The present invention also is embodied in improvements to the end cutting edge (FIG. 3) of the end mill. This cutting face on the terminal end of the mill has traditionally consisted of an acute angle at the peripheral tip of each cutting tooth 26 which extends inwardly from the tip toward the axis of the end mill in a straight line 27. The present invention encompasses a flat region at the outer edge of each end cutting edge face 11 and 28. This end cutting end flat is between 89° and 90° from the axis of the mill and extends inward from the tip of the end cutting edge for between 4 to 10 percent of the cutter diameter. 11, FIG. 3.

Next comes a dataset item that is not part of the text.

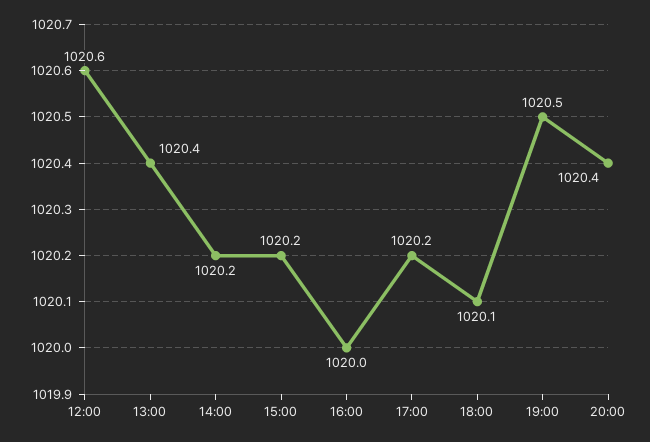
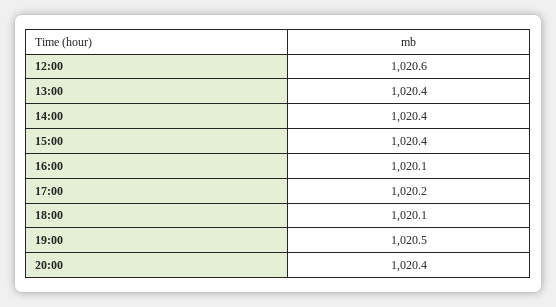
14:00: 1020.2 -> 1020.4
15:00: 1020.2 -> 1020.4
16:00: 1020 -> 1020.1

The present invention also embodies a transitional angle inward and upward toward the axis creating an interior section of the cutter known as the dish 29, 31 and 32. One embodiment of the invention includes a dish made up of a straight line 29 and another embodiment includes a dish with a concave line 30, 31 and 32. This improvement reduces and, at times, eliminates squalls, chatter and vibration and also produces a marked improvement in the bottom finish of a work piece.

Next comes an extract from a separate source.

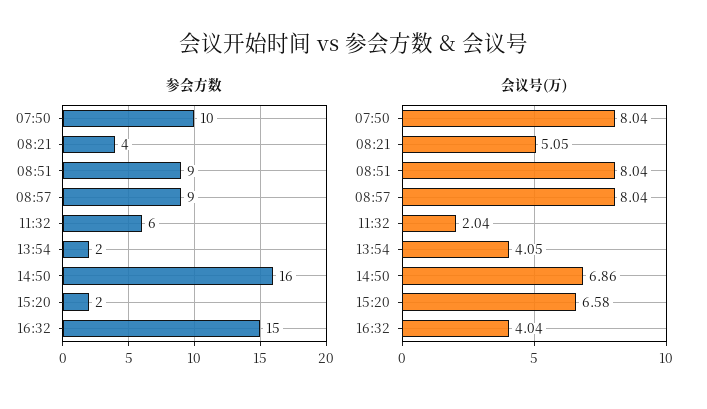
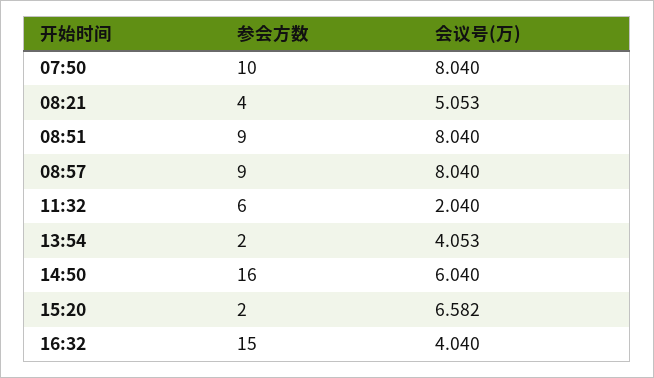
会议号(万), 14:50: 6.86 -> 6.04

Yet another improvement embodied in the present invention is a unique design for grooved chipbreakers. The grooves found in traditional groove type chipbreakers consists simply of curved depressions milled into the peripheral cutting teeth, across the margin and through the primary and secondary relief walls. FIG. 8A. The peripheral edges of these traditional grooves initially form a straight 90° angle which then begins to curve inwardly and upwardly toward the opposite side of the groove.

As preferably embodied in the present invention, the peripheral corners of each groove are curved inwardly 34 instead of a 90° angle. These rounded or curved peripheral corners have resulted in achieving more than a 30 percent improvement in the load created by traditional chipbreaker devices. This improvement from the prior art also results in smaller chips which, in turn, results in reduced chip volume and a freer cutting end mill that is able to remain stable at high machine rates. In addition to being found on the peripheral edges of the cutting teeth, these chipbreakers can also be employed in the dish section of the end cutting edge 37.

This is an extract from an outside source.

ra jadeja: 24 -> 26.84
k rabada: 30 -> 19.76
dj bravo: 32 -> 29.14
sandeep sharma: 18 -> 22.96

Today's end mills are limited to four or less cubic inches per minute per horsepower of metal removal. The present invention allows for greater cubic inches per minute of metal removal per horsepower than any end mill on the market. This is achieved in part, because the invention allows more of the cutting flute to be engaged in the work material at very high speeds than previous inventions. The invention demonstrates that cubic inch/minute metal removal rates exceeding five per horsepower are common. In some instances, the invention demonstrates the ability to achieve 8.01 cubic inches per minute, per horsepower.

Further, a preferred embodiment of the present invention utilizes ultra-fine microgram tungsten carbide materials with a cobalt content which varies throughout the length of the end mill. The use of this type of material allows end mill manufacturers to add or decrease strength and rigidity in the end mill itself to reduce the cost of the end mills, while at the same time allowing the manufacturer to design mills with added strength in either the terminal end or lower shank sections to meet desired applications. Moreover, by utilizing the aforementioned materials, manufacturers can create a mill which facilitates adhesion of diamond-based coatings of the cutting teeth for use in extremely hard work materials.

While this invention has been described in its best mode and preferred embodiment, these descriptions have been made by way of example only. The invention is not limited to said best modes and preferred embodiments, but rather must be measured by the scope and spirit of the appended claims.